The government currently espouses what it calls a "global Britain" foreign policy. This was a phrase designed to convince the world that Brexit would not mean Britain withdrawing from the world.
But few claim to know what it means in practice. It has been dismissed as a slogan in pursuit of a policy.
Yet at this reception we had an example of several things that Britain can bring to the party.
First, the UK has strong convening power, the ability to bring all these leaders together.
Who else but the Prince of Wales could persuade Angela Merkel's office that she should spend another hour of her day in the UK at a reception such as this? Who else could lecture a group of heads of government about reconciliation but a future monarch who had suffered personally from the violence of conflict?
There was a tough message here: the six Balkan leaders needed to do more.
Second, politicians talk breezily of British values but here, at this reception and this summit, was the UK urging six relatively new nations to embrace the value of the rule of law, the importance of justice, the prosperity that can come from stability, the advantages of multilateralism and so on.
UK national interest
We often presume these are universally acknowledged: they are not.
Third, this was foreign policy with real edge.
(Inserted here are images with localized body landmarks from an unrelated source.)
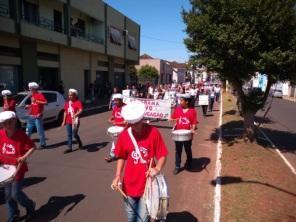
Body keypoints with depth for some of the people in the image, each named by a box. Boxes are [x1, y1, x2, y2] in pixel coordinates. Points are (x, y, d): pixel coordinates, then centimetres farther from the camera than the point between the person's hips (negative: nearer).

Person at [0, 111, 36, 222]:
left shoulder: (21, 134, -18)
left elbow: (32, 147, -12)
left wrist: (24, 157, -25)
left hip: (18, 168, -5)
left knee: (15, 193, -3)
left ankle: (30, 206, 27)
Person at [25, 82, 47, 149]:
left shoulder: (40, 95, -10)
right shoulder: (32, 95, 15)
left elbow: (45, 102, -22)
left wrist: (37, 101, -28)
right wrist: (29, 106, 10)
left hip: (37, 116, -9)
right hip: (31, 116, 9)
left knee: (40, 131, -3)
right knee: (28, 130, 13)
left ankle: (43, 144, 6)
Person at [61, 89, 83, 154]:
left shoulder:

Warm words and cold drinks might sound at the fluffier end of diplomacy - but it is in the direct UK national interest for the western Balkans to remain stable.
Parts of the region are riven with ethnic tension, many of the governments are weak, and corruption and organised crime is rife.
It is not just that the UK and the rest of Europe wish to prevent a repeat of the conflicts that tore this region apart in the 1990s. There is also a threat closer to home. Many of the drugs and weapons that are used on Britain's streets originate in the western Balkans.
Now, we should not overstate all this. The Prince of Wales is not about to become our de facto foreign secretary.
And if "global Britain" is to mean anything, then the government will have to provide answers to the big foreign policy questions of the age: the UK's future attitude to a politically unstable Europe, an independent-minded United States, a rising China, the challenge of global migration and Islamist terrorism and so on.
But perhaps here on this lawn, in this heady summer of sporting success and political uncertainty, there was a small cameo performance of what one day British foreign policy could become.